Directions: Line by line, check the data for the string "tail" and state how many lines have it, nothing more.
* * *
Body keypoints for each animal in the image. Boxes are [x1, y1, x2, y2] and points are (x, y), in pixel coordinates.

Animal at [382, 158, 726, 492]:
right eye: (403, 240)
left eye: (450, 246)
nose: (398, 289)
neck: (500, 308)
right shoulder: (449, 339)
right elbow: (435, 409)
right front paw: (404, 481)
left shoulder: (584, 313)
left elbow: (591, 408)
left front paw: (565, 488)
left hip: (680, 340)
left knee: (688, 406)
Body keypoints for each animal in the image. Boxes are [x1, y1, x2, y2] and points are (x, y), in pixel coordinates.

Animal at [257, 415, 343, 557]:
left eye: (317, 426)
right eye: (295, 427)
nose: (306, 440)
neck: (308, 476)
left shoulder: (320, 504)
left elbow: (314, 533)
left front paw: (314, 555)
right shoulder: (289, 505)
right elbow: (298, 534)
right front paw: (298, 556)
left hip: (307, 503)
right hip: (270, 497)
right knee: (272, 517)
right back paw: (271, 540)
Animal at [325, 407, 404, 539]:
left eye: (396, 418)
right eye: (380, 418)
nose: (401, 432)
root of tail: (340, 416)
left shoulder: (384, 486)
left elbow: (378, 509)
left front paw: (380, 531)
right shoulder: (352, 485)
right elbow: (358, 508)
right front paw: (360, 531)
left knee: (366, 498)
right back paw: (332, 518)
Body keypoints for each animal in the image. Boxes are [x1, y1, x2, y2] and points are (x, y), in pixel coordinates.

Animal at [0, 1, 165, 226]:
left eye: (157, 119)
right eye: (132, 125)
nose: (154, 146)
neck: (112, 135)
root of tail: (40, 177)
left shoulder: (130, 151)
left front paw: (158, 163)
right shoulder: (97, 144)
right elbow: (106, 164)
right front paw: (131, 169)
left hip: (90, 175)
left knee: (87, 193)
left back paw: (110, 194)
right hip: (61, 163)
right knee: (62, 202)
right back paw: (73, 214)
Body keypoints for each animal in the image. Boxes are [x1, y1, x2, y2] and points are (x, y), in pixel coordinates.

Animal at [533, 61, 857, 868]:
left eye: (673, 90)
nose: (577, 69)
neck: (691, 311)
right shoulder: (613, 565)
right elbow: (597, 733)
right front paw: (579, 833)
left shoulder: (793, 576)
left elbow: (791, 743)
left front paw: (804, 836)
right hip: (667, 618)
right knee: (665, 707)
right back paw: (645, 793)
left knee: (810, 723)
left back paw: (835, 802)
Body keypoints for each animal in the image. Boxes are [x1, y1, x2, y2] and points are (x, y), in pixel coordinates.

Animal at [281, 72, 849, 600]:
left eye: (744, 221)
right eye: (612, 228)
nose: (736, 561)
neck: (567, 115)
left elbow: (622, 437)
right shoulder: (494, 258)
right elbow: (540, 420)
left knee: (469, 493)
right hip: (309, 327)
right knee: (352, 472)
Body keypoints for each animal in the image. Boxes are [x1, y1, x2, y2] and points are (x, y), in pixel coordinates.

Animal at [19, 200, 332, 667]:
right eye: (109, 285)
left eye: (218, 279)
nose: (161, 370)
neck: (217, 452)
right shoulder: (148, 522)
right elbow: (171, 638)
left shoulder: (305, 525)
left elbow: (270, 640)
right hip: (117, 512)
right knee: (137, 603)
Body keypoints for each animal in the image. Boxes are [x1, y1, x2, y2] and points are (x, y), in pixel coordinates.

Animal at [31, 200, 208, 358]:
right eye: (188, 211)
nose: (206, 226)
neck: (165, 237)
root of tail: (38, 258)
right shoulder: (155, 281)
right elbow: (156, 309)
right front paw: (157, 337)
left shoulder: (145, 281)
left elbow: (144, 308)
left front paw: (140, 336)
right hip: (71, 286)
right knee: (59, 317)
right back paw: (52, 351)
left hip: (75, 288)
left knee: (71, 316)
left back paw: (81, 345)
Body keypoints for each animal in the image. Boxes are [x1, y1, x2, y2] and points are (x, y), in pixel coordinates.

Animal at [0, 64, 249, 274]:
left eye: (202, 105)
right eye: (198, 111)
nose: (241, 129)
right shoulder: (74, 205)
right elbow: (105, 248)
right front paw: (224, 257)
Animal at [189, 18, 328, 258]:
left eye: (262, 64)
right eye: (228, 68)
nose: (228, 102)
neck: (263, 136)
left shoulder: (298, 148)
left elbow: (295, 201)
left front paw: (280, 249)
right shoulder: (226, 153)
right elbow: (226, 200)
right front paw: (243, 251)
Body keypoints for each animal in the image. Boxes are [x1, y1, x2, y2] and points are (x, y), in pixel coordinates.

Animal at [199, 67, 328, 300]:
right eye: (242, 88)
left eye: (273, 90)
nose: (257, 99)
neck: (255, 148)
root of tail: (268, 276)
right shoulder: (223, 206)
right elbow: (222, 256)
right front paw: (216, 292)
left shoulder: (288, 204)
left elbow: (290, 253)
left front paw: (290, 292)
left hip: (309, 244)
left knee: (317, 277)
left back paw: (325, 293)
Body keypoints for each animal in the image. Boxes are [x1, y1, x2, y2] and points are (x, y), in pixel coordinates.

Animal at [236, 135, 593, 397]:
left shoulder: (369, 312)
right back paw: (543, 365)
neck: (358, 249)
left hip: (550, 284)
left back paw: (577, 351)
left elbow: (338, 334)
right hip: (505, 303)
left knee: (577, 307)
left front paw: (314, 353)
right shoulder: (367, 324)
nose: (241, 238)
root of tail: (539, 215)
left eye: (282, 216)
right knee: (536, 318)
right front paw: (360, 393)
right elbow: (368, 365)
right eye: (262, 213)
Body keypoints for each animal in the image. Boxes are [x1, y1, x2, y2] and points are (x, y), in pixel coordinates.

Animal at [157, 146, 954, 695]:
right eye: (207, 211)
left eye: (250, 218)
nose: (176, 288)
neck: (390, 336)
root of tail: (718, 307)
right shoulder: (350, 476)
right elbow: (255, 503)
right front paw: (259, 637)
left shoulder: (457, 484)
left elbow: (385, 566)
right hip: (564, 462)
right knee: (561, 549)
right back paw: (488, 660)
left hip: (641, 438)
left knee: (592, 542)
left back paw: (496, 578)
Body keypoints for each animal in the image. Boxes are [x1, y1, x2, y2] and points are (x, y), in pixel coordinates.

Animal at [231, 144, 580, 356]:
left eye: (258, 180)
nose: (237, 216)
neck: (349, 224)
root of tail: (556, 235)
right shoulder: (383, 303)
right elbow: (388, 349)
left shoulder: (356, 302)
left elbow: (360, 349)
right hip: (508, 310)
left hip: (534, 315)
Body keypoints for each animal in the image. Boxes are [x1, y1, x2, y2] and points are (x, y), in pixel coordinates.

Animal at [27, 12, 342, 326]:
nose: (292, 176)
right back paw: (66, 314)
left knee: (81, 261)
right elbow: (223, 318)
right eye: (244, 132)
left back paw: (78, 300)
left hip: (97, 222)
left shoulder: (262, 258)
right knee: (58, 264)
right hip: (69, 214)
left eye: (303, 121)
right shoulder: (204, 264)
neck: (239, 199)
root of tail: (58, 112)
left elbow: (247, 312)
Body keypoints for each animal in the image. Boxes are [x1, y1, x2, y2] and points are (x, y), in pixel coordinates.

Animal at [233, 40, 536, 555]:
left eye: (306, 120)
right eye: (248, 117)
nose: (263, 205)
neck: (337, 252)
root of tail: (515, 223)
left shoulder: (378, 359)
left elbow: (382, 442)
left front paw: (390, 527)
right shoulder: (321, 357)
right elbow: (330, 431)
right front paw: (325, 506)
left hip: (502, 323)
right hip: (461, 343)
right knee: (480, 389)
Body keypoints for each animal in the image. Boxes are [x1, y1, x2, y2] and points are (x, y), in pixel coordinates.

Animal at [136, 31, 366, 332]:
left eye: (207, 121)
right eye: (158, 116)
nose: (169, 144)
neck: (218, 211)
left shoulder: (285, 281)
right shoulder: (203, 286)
* * *
Solution for this problem: 9